OpenAI has acquired Hiro Finance, a startup that offers AI-powered financial planning tools. As first reported by TechCrunch, fiscal terms of the deal, which was announced on Monday, were not disclosed by OpenAI. However, all signs point this to being an acquhire, with Hiro founder Ethan Bloch writing on LinkedIn that the company's product would stop working on April 20. Users have until May 13 to migrate their data off of Hiro's servers before everything is deleted.

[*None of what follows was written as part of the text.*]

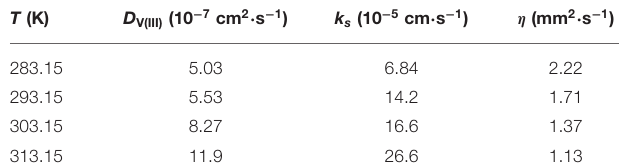
TABLE 4 | Rate constant of the reduction reaction ( k s ) and the diffusion coefficient ( D V(III) ) of V(III) at different temperatures.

It's unclear if OpenAI plans to offer a dedicated financial planning tool in the mold of Hiro. At the start of the year, the company released Prism, a Claude Code-like app for scientific research that built on its acquisition of the startup behind Crixet. At the very least, it sounds like some of the expertise Hiro has built will make its way to OpenAI's chatbot. "For decades, personalized financial guidance has been too expensive, too generic, or too hard to access. ChatGPT is finally changing that," Bloch wrote on LinkedIn.
The deal is the second acquisition in only two weeks to be announced by OpenAI. At the start of the month, the company bought Technology Business Programming Network (TBPN), a media company known for its daily tech podcast. For a company that has by all indications a long and tough road ahead to profitability, it sure does seem OpenAI is spending a lot of time and money on startups that might not end being central to its core business, which in recent months has seen it target the coding market to edge out Anthropic.